A good friend brought this up one time and started such an interesting discussion that it still sticks with me. I think about it from time to time, and I see it over and over again in my story.

The virgin myth is the theme of that innocent young girl, usually a virgin that gets swept up by a man, usually experienced. (Does this theme ever show up in lesbian writings? *makes a note to give that a try*) I’ve seen this in Disney movies like Tangled and the Frog and the Princess, and even Sleeping Beauty to a degree, though we don’t get much into the prince on that one it’s more symbolic because she’s been sleeping and he’s out adventuring.

Well this got us all thinking. Did men really prefer virgins over experienced women? (We didn’t think so, though some of us asked our male partners.) What about an experienced woman faced with a man who was a virgin?

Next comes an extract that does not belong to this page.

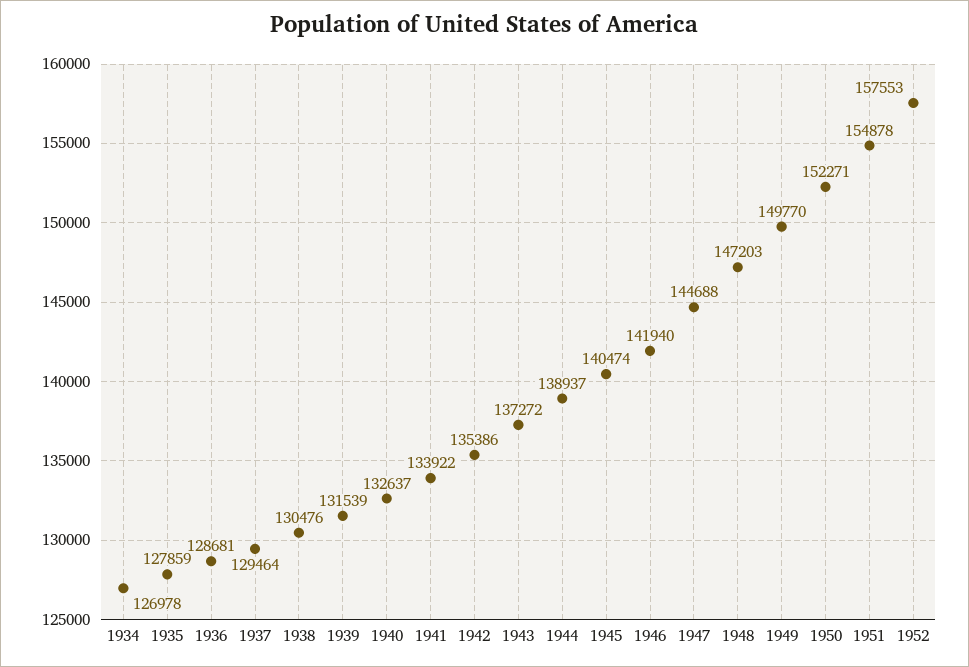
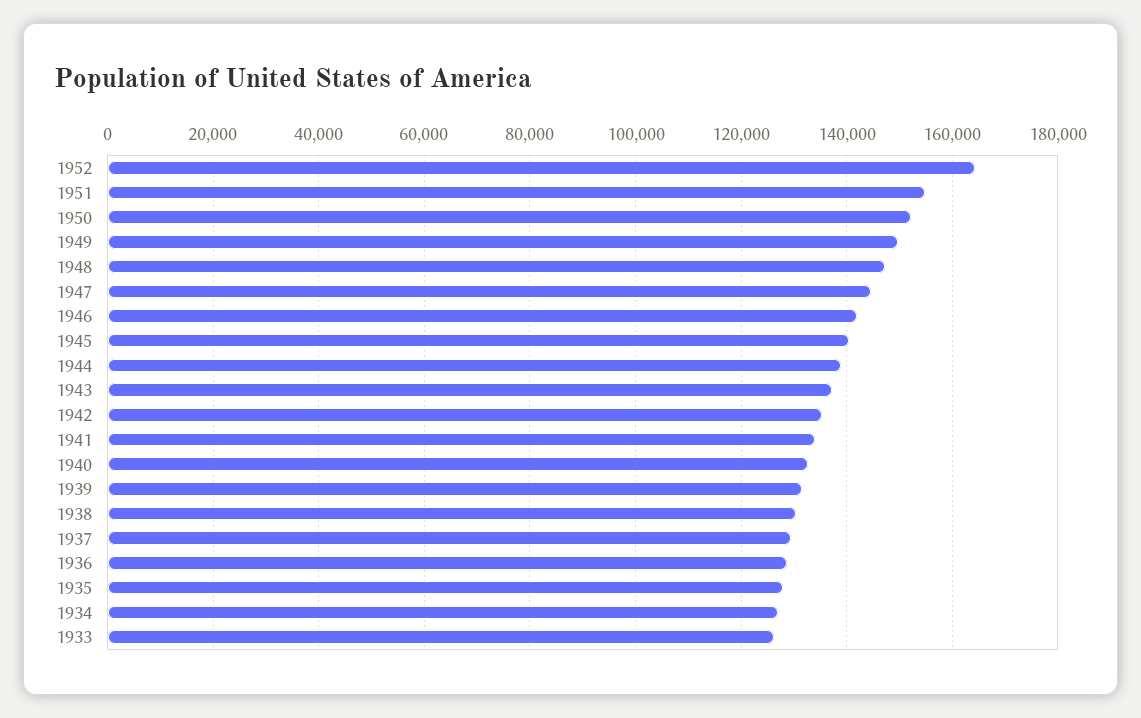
1952: 157553 -> 164000
1933: none -> 126000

After thinking about it, I could only explain what I was thinking and why it showed up so much in my own writings. Surprisingly, it wasn’t really about the sex.

It’s about growing up and becoming part of the adult world. So I guess it is a little bit about sex. But it’s also about not belonging, and having someone stop to show you the way.

In my own life, growing up has been difficult. I’ve always been painfully shy (or uhm, well I used to be at least), and I suffered a bout of self esteem so low that I couldn’t look at myself in mirrors for a long time. All around me I watched others being a part of life so easily. They just slipped into adulthood, made friends, fell in love, fell out of love, and before they realized it they were adults.

I’m not meaning to suggest that I somehow had it harder than everyone else or that growing up is easy. I always end up explaining this bit poorly, so people go, “Oh it’s like that for everyone.” No, what I mean to say is that I knew I felt about it differently from others, and I knew that I was going about growing up differently from others. It was neither harder nor easier, it was just different, and I was fully aware of the fact that it was different.

It was very much like standing outside and looking in. A lot of people say that, so I know a lot of people understand, but even knowing there are others who feel the same and understand, you still feel like an outsider.

And in real life, if we’re going to talk about the sex, I didn’t get my first kiss until I was 24.

So as I see it, the virgin myth is about someone who is already a part of this world that feels out of reach stopping, noticing that person who stands on the side watching everyone move around them, and then helping them ease on in. It doesn’t always have to change the person who becomes part of that world, and in fact, most often a part of this “myth” is that the experienced partner falls in love with the less experienced partner for who they are, even loving them because they don’t know how to become part of that world.

I make no apologies, least of all for this reoccuring myth that will weave itself into my stories as I go along. It’s part of the fabric that makes me who I am and makes my stories what they are. I refuse to fight it.